As Sobchak’s deputy mayor, Putin performed the jobs that Soviet tradition had reserved for KGB men in the “active reserve”: in addition to being responsible for foreign trade, he also aimed to control the flow of information in and out of the government. Yuri Boldyrev, Yeltsin’s chief comptroller who had unsuccessfully tried to follow up on Salye’s allegations, served as a senator from St. Petersburg in 1994–1995. “Not once during this time was I allowed to go live on air on St. Petersburg television,” he recalled later. “Only after I had stopped being a senator was I allowed to speak live—and even then the anchors kept interrupting me, so in the end I said nothing.”

Whenever I went to St. Petersburg on a story, the first person I would go see was Anna Sharogradskaya: her office was on Nevsky Prospekt, just down the street from the railroad station, and she knew
everything. She ran the Independent Press Center, which provided space for press conferences for anybody who wanted to hold one—including those who would be turned down by every other space in town. She knew everyone, and she feared no one. She was in her late fifties by the time the Soviet Union collapsed, and she remembered a time when things had been a lot more scary. One time Sharogradskaya organized a press conference that exposed the Sobchak administration’s practice of bugging the offices of journalists and politicians, including his own employees. Many people had known or suspected this was the case, but only the local English-language newspaper, run and staffed by expats, dared run the story. Sharogradskaya was always convinced that Putin, who was largely responsible for the mayor’s relationship with the media, organized the bugging.

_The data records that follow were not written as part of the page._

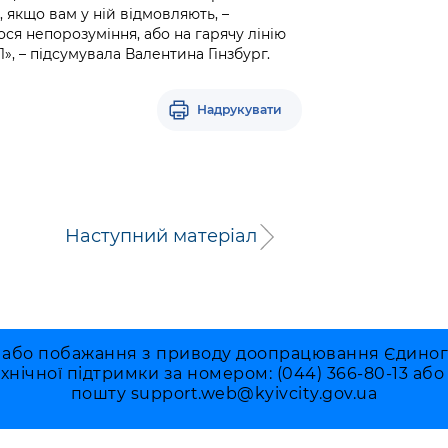
, якщо вам у ній відмовляють, –
ося непорозуміння, або на гарячу лінію
», – підсумувала Валентина Гінзбург.
Надрукувати
Наступний матеріал
 або побажання з приводу доопрацювання Єдиного 
ехнічної підтримки за номером: (044) 366-80-13 аб
пошту
support.web@kyivcity.gov.ua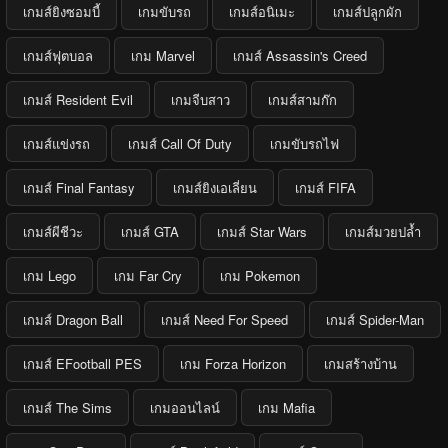
เกมส์ยิงซอมบี้
เกมขับรถ
เกมส์อนิเมะ
เกมส์ปลูกผัก
เกมส์ฟุตบอล
เกม Marvel
เกมส์ Assassin's Creed
เกมส์ Resident Evil
เกมจีบสาว
เกมส์สามก๊ก
เกมส์แข่งรถ
เกมส์ Call Of Duty
เกมขับรถไฟ
เกมส์ Final Fantasy
เกมส์ยิงเอเลี่ยน
เกมส์ FIFA
เกมส์ผีชีวะ
เกมส์ GTA
เกมส์ Star Wars
เกมส์มวยปล้ำ
เกม Lego
เกม Far Cry
เกม Pokemon
เกมส์ Dragon Ball
เกมส์ Need For Speed
เกมส์ Spider-Man
เกมส์ EFootball PES
เกม Forza Horizon
เกมสร้างบ้าน
เกมส์ The Sims
เกมออนไลน์
เกม Mafia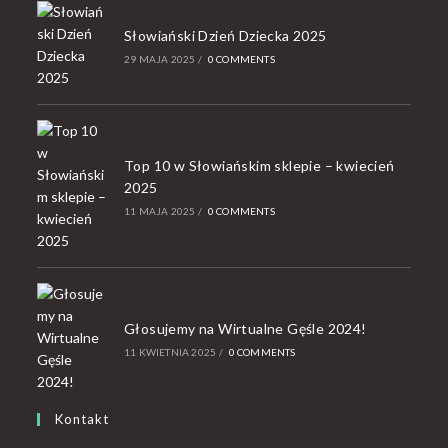
Słowiański Dzień Dziecka 2025
29 MAJA 2025
/
0 COMMENTS
Top 10 w Słowiańskim sklepie – kwiecień
2025
11 MAJA 2025
/
0 COMMENTS
Głosujemy na Wirtualne Gęśle 2024!
11 KWIETNIA 2025
/
0 COMMENTS
Kontakt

In keeping with KGB practices, the information that Sobchak was allowed to receive was heavily edited. This was certainly part of the reason he never suspected how unpopular he had become. Some of St. Petersburg’s television-viewing audience saw Sobchak making this unpleasant discovery. “There was a show called
Public Opinion
,” recalled Sharogradskaya. “It was a popular show during the 1996 election. When Sobchak saw that his popularity rating was six percent, he shouted, ‘That’s impossible!,’ jumped up, and left the studio. The show was shut down. The host, Tamara Maksimova, was fired. Her husband, Vladimir, who was the director of the show, called me and said he wanted to hold a press conference. I said, ‘No problem,’ and scheduled it for noon the next day. Vladimir called the following morning, three or four hours before the scheduled press conference, and said it had to be canceled: ‘We cannot do this, because we are being threatened: something might happen to our daughter.’ I said, ‘Please tell that to the journalists. I cannot not explain the reason for the cancellation.’ They came and told everyone that they were being threatened and they were scared. Journalists tried to ask them questions, but they would not respond.”